ABOUT THIS EXERCISE: What is the number of lines below that contain the string "family"? Give it and nothing else.

--

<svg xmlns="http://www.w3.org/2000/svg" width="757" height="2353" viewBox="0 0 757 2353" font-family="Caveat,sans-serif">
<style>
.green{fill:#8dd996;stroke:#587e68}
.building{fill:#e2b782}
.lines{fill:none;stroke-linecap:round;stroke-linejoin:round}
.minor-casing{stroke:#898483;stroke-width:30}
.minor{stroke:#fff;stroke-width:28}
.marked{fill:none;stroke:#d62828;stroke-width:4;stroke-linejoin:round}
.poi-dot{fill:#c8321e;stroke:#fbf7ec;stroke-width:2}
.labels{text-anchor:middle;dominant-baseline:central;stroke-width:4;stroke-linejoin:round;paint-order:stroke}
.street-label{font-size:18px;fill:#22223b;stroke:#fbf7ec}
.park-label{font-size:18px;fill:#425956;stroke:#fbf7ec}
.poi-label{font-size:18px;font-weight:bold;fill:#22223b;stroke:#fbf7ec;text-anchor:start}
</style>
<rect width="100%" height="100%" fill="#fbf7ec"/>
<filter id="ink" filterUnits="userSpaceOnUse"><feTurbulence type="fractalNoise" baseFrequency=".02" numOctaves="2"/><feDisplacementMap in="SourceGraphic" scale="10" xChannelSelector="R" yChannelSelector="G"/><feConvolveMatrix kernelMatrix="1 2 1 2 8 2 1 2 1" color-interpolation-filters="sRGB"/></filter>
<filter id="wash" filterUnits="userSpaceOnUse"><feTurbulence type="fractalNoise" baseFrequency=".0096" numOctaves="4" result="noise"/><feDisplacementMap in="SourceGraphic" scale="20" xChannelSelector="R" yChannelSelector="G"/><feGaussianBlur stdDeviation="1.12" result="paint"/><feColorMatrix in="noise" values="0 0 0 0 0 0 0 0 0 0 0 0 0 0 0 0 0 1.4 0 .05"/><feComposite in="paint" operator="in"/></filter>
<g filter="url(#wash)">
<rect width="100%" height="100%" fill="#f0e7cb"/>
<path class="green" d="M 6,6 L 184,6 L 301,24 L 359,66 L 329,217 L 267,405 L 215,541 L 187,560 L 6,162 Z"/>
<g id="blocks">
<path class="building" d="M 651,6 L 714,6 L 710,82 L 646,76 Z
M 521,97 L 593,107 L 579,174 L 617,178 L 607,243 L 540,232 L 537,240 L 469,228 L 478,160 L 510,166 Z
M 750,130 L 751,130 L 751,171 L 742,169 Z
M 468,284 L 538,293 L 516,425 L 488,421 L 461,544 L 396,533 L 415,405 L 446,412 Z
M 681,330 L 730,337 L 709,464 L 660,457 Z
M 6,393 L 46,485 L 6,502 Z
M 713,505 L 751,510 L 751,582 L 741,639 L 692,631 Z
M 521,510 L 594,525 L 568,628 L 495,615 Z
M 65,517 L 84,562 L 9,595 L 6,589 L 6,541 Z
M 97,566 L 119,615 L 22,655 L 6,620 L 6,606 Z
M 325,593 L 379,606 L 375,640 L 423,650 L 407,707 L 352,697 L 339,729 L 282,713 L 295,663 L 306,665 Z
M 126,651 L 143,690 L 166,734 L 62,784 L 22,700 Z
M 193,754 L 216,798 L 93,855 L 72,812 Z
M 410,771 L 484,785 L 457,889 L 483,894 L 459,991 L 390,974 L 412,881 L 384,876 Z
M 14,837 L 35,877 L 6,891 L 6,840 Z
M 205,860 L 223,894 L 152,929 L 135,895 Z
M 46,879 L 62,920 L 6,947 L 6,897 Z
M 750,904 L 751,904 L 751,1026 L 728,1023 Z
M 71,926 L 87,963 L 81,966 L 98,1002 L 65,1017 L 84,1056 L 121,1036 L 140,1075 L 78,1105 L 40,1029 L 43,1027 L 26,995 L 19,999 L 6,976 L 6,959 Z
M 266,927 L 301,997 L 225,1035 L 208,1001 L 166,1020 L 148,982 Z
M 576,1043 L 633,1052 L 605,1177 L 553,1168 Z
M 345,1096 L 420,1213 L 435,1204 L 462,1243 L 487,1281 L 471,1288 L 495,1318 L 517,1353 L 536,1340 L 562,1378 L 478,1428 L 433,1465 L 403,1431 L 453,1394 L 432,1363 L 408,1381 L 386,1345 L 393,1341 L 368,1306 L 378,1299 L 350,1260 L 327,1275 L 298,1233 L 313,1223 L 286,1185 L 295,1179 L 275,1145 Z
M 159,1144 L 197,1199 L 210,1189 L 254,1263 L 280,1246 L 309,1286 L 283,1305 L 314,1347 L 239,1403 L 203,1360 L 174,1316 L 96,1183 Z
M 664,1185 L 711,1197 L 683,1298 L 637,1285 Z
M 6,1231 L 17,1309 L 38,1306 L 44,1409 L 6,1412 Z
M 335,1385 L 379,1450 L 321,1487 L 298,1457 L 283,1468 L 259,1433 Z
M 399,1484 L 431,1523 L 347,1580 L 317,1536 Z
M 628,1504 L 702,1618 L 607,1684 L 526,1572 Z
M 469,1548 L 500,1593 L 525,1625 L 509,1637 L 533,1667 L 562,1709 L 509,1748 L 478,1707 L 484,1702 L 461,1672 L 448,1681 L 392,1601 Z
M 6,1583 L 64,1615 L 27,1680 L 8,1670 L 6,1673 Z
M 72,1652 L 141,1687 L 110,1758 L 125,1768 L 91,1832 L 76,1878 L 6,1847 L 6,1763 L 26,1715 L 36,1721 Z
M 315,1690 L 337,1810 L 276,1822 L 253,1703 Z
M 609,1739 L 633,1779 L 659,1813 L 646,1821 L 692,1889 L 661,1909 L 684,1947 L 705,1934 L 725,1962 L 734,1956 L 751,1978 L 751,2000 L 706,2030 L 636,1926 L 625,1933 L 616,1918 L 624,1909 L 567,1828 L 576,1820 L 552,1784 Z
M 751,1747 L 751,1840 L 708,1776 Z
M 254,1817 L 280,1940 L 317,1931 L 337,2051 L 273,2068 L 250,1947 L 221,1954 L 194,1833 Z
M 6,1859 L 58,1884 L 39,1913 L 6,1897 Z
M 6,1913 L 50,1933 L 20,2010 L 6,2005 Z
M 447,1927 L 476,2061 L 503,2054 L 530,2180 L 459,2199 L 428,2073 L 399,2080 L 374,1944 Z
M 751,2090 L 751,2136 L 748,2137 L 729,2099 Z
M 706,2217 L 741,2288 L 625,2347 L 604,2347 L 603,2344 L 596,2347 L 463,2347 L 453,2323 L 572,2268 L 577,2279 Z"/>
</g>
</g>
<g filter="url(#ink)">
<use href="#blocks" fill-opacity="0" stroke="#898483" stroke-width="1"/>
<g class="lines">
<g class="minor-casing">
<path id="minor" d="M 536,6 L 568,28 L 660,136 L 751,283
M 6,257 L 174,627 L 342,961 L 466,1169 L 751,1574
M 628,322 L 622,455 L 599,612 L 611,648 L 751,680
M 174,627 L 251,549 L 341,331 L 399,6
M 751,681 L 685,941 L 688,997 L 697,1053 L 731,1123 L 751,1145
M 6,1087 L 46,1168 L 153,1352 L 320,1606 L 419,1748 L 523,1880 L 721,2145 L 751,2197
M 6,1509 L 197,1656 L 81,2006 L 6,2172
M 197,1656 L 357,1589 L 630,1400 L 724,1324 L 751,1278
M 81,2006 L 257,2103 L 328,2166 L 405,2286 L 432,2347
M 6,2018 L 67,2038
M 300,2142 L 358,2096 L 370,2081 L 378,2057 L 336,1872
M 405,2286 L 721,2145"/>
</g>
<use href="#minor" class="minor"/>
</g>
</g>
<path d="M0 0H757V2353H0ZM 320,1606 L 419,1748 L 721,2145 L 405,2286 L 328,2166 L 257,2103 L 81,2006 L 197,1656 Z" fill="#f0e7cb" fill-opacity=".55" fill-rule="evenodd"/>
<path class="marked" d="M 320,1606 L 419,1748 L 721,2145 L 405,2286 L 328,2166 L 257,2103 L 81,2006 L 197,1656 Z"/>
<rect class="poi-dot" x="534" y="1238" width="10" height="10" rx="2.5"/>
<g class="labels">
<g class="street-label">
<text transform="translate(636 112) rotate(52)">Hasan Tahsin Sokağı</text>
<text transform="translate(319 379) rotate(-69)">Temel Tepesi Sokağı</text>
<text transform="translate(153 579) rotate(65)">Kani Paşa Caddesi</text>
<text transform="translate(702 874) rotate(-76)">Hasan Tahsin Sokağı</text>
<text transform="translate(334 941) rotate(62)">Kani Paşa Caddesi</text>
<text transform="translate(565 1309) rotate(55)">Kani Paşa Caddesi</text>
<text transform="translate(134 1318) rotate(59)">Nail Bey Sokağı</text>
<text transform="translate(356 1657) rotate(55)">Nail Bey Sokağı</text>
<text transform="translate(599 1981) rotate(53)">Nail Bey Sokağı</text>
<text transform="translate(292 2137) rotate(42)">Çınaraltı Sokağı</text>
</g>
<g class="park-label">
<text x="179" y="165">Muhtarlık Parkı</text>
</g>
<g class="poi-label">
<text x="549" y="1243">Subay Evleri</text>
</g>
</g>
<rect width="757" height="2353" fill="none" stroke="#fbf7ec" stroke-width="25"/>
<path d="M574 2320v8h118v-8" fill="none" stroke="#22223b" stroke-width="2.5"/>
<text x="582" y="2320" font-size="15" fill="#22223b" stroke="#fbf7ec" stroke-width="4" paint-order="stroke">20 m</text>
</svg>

--

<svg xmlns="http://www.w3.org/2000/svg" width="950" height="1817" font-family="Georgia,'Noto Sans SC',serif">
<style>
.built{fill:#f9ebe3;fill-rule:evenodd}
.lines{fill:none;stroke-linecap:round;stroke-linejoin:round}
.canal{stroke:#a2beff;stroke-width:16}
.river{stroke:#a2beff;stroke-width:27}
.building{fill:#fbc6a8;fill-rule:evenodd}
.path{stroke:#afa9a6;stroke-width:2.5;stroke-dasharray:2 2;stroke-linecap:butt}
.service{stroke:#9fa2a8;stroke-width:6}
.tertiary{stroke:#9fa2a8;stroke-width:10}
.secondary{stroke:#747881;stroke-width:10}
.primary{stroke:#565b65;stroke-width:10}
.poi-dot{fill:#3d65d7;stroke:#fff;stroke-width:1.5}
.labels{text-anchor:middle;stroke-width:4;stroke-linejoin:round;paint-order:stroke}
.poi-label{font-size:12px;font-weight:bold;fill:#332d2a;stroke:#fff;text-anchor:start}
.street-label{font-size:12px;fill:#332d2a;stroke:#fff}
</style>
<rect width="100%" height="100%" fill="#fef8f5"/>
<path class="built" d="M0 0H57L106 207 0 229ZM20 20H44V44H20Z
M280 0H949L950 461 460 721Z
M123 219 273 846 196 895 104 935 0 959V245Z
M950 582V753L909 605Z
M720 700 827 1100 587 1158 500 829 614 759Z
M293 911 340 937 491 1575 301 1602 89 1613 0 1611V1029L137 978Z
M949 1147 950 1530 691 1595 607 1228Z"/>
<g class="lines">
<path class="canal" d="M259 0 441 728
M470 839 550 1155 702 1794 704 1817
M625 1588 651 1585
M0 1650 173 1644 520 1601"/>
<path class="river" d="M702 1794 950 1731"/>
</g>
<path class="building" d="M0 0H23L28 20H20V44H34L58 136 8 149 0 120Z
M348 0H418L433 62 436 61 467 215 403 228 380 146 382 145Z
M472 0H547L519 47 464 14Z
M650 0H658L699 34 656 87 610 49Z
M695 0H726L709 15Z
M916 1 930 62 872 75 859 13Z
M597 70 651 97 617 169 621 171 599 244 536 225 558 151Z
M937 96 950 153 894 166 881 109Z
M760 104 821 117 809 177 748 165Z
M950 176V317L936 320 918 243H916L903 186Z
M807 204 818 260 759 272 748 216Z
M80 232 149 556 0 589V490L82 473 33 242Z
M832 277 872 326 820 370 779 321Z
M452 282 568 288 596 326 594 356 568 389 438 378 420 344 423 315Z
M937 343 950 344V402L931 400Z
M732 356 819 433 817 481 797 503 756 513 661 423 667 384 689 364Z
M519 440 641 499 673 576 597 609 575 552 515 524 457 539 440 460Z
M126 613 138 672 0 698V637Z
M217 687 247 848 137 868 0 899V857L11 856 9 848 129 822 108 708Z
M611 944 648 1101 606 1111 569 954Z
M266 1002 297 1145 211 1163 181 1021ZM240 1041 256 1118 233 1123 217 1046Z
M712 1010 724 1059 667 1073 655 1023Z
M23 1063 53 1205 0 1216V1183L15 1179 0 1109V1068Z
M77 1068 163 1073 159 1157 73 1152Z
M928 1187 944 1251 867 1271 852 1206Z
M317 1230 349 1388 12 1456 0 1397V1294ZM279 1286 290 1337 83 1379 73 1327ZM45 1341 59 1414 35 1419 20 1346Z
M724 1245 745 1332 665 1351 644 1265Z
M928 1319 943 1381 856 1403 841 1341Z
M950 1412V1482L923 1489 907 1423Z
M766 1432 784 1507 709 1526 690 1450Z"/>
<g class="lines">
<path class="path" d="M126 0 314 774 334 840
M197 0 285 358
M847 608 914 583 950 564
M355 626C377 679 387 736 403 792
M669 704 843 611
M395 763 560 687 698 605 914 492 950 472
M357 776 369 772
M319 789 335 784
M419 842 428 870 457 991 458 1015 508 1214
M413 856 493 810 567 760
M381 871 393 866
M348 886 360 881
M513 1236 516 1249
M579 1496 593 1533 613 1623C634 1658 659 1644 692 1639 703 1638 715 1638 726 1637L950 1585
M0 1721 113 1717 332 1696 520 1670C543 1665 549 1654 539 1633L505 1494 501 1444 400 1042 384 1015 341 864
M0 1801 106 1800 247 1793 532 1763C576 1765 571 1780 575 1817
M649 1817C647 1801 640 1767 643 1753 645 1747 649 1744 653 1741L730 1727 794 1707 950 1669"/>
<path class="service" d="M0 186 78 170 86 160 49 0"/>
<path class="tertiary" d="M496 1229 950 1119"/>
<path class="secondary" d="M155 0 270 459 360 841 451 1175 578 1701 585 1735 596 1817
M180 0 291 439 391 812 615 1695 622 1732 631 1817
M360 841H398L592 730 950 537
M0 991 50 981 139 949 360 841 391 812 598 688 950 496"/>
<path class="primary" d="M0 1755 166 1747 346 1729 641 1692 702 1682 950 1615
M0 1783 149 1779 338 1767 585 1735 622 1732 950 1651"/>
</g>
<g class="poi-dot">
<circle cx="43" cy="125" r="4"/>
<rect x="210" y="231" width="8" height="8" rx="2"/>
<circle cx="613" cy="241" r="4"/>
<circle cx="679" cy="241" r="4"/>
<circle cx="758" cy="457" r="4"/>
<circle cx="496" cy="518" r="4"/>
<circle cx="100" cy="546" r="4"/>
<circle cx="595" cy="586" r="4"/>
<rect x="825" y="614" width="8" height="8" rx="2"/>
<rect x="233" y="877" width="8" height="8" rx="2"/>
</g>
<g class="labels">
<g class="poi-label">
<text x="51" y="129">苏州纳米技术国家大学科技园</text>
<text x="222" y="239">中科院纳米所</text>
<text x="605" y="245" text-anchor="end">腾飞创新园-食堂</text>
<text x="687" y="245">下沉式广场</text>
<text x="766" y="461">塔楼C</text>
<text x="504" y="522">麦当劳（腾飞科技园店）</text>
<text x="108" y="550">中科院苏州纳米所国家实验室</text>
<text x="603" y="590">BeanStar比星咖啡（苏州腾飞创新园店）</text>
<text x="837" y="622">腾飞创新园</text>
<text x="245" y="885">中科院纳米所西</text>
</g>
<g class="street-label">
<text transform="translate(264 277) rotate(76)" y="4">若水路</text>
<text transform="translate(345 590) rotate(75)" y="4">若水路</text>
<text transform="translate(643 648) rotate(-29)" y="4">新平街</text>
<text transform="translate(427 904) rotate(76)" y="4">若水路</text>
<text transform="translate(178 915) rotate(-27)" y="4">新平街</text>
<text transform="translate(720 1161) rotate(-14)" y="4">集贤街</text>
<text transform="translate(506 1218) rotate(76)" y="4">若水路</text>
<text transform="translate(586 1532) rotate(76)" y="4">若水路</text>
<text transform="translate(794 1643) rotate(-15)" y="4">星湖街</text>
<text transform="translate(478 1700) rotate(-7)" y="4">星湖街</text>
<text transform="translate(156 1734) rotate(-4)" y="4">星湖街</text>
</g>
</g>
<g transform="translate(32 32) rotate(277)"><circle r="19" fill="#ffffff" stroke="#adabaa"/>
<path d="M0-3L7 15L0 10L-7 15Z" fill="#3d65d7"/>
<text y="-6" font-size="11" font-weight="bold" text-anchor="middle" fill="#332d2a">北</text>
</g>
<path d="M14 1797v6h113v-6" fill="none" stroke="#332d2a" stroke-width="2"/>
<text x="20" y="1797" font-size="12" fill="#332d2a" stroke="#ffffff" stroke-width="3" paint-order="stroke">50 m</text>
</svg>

--

THE ANSWER: 2